DIRECTIVE A
Set down, word for word, the stretch from "Probably everyone who" through "and enhancing readability." in the text on the DRY principle.

TEXT PASSAGE
Don’t Repeat Yourself (DRY)
Probably everyone who has done some kind of programming has heard of the Don’t Repeat Yourself (DRY) principle. In a nutshell, it’s about reducing code redundancy for the purpose of reducing error and enhancing readability.
Undoubtedly the most common manifestation of the DRY principle is the creation of a function for re-used logic. The “rule of 3” is a good shorthand for identifying when you might want to rethink how your code is organized– “You should consider writing a function whenever you’ve copied and pasted a block of code more than twice (i.e. you now have three copies of the same code)”, per the R For Data Science book
The DRY principle can be applicable to other settings as well. For example, data scientist David Robinson once remarked (probably only half jokingly) that one should write a blog post after giving the same piece of advice three time. 1
DRY and R Packages
I’d like to suggest applying the DRY principle to package creation–if you use a set of 3 functions at least 3 times, then you should put them in a package. In fact, there need not be more than 1 function or 1 use case–given that the function or use case is significant enough–to justify the initiation of a package.
Well-known R community member Bob Rud–who is among the most active R developers– has made creating minimal, useful R packages commonplace. In his description of his Stack Overflow Driven Development, he suggests that not only is such a practice useful for abstracting functionality, but it can also be a great way to enhance one’s skills while helping others.
If one is fearful of creating a package–perhaps due to the potential responsibility of having to maintain it if it is used by others–then I would suggest creating a “personal” package (that you don’t really intend to be used by anyone else). In fact, I believe it is fairly common practice for active R users to have their own personal packages. 2 For example,
- Bob Rud’s
- David Robinson’s
- Julia Silge’s
- Strenge Jack’s
Following the examples of others, I have created several personal packages for atomic purposes. 3
tetextfor Tidy Text Mining principles.
teplotfor plotting functions.
teprojfor project-related functions.
temiscfor everything else.
To give an example of how such a package can be useful, I’ll describe some recent additions to my
teplot package to assist with geo-spatial visualization of single U.S. states.
I was working on something related to high schools in Texas (look out for a blog post in the future) and was beginning to copy-paste some functions that I had used for another project for visualizing geo-spatial data in the state. The moment I thought about reusing the code was the moment that I realized that I should put it in a package. Now, visualizing geo-spatial data in Texas is as easy as follows.

RECORDS FOR THE EXERCISE
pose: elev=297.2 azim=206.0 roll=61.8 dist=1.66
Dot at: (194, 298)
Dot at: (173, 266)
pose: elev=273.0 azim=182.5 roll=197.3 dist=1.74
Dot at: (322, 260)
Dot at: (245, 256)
==
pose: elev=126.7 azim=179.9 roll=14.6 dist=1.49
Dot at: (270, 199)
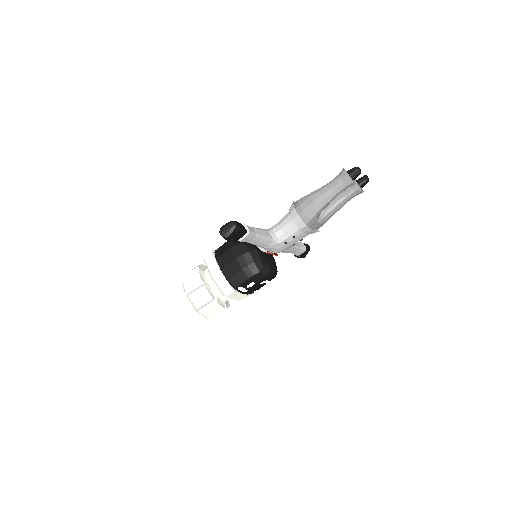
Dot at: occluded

DIRECTIVE B
In the records, write out the stretch from the line containing "pose: elev=126.7 azim=179.9" through the line containing "Dot at: occluded" again. Replace "pose" with "view", change nothing else, and leave the pictures out.

PROBLEM SOLUTION A
Probably everyone who has done some kind of programming has heard of the Don’t Repeat Yourself (DRY) principle. In a nutshell, it’s about reducing code redundancy for the purpose of reducing error and enhancing readability.

PROBLEM SOLUTION B
view: elev=126.7 azim=179.9 roll=14.6 dist=1.49
Dot at: (270, 199)
Dot at: occluded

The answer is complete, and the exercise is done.